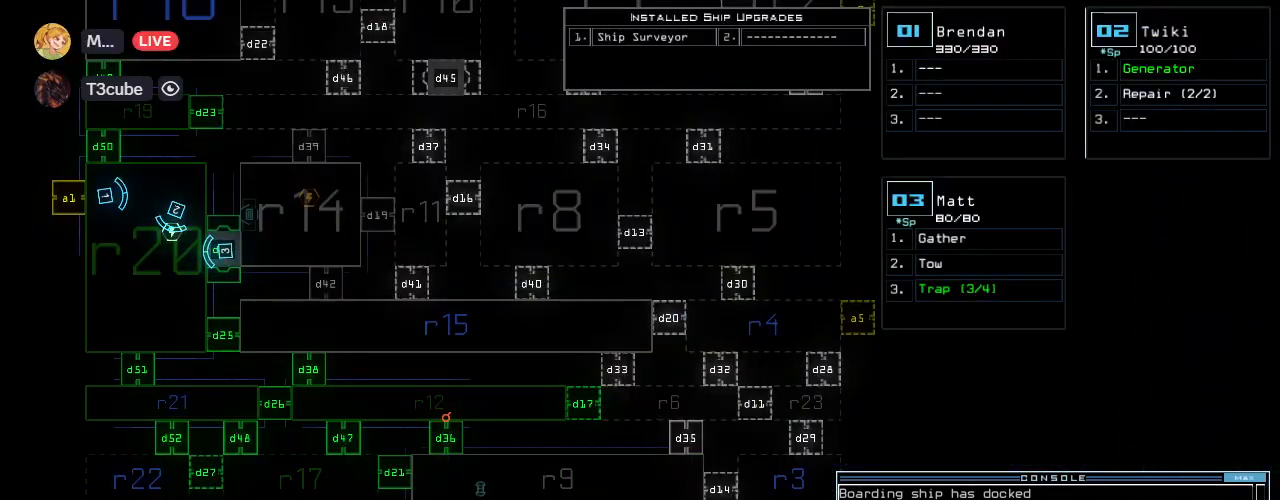
{"keys": [], "events": []}
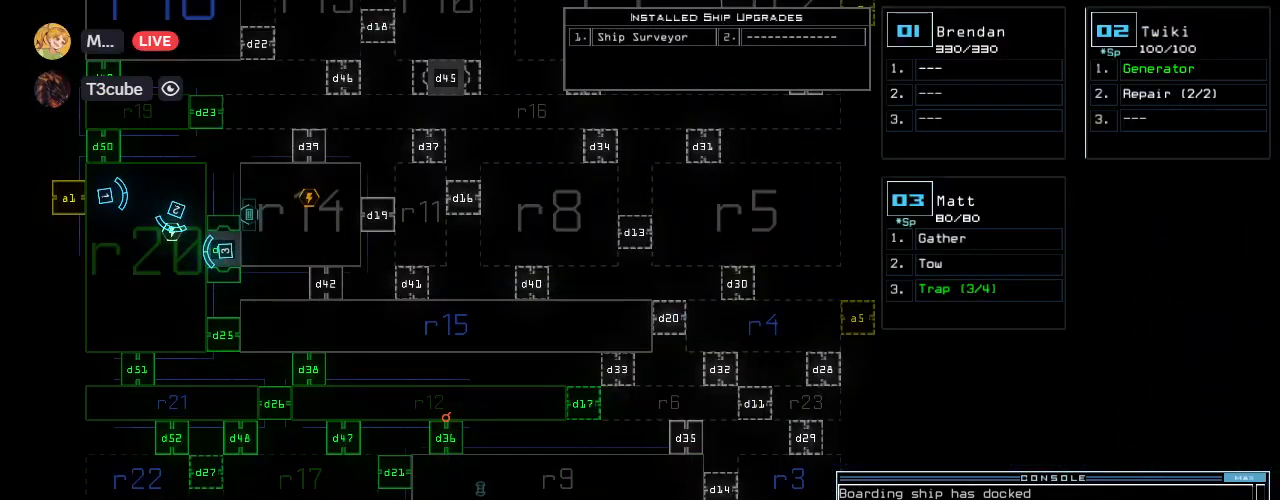
{"keys": [], "events": []}
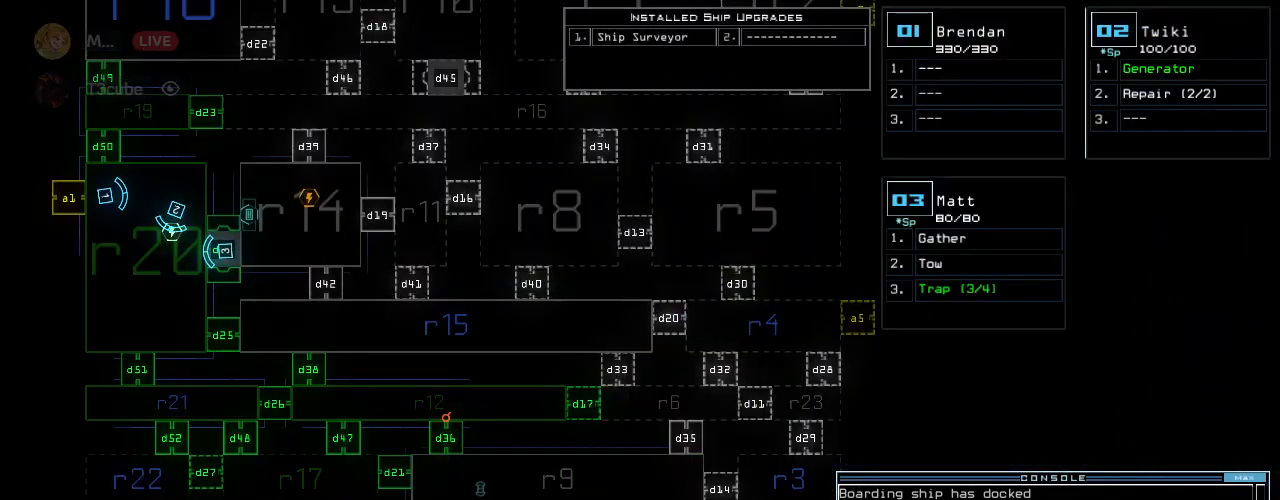
{"keys": ["d"], "events": [[460, "d", "down"]]}
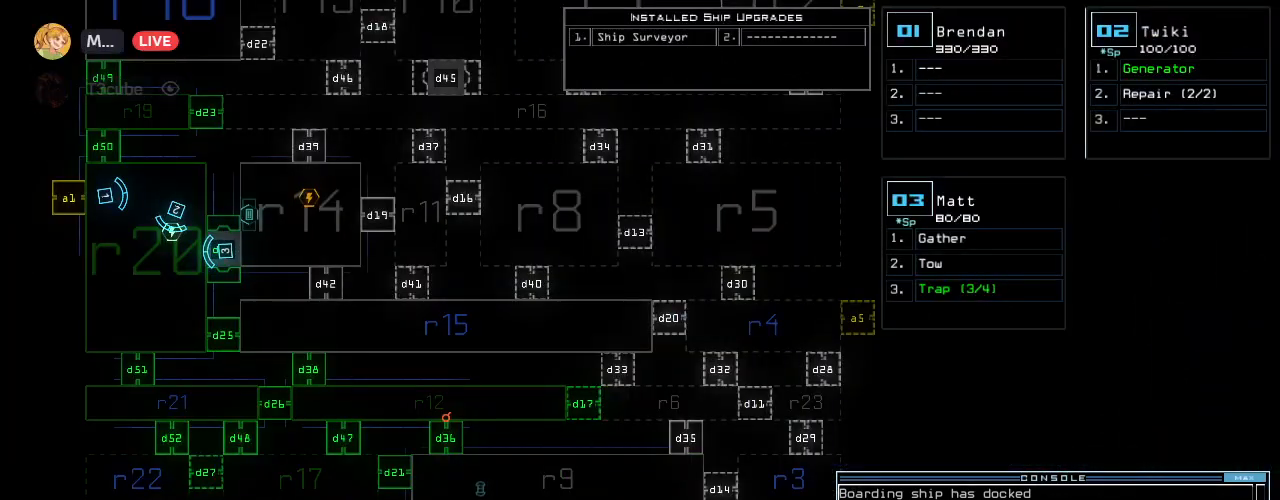
{"keys": [], "events": [[40, "d", "up"], [200, "2", "down"], [240, "6", "down"], [280, "2", "up"], [320, "space", "down"], [340, "6", "up"], [400, "space", "up"]]}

▸ **Work task**
Copy out all of the listing word for word, but skip the images.

▸ **Your solution**
{"keys": [], "events": []}
{"keys": [], "events": []}
{"keys": ["d"], "events": [[460, "d", "down"]]}
{"keys": [], "events": [[40, "d", "up"], [200, "2", "down"], [240, "6", "down"], [280, "2", "up"], [320, "space", "down"], [340, "6", "up"], [400, "space", "up"]]}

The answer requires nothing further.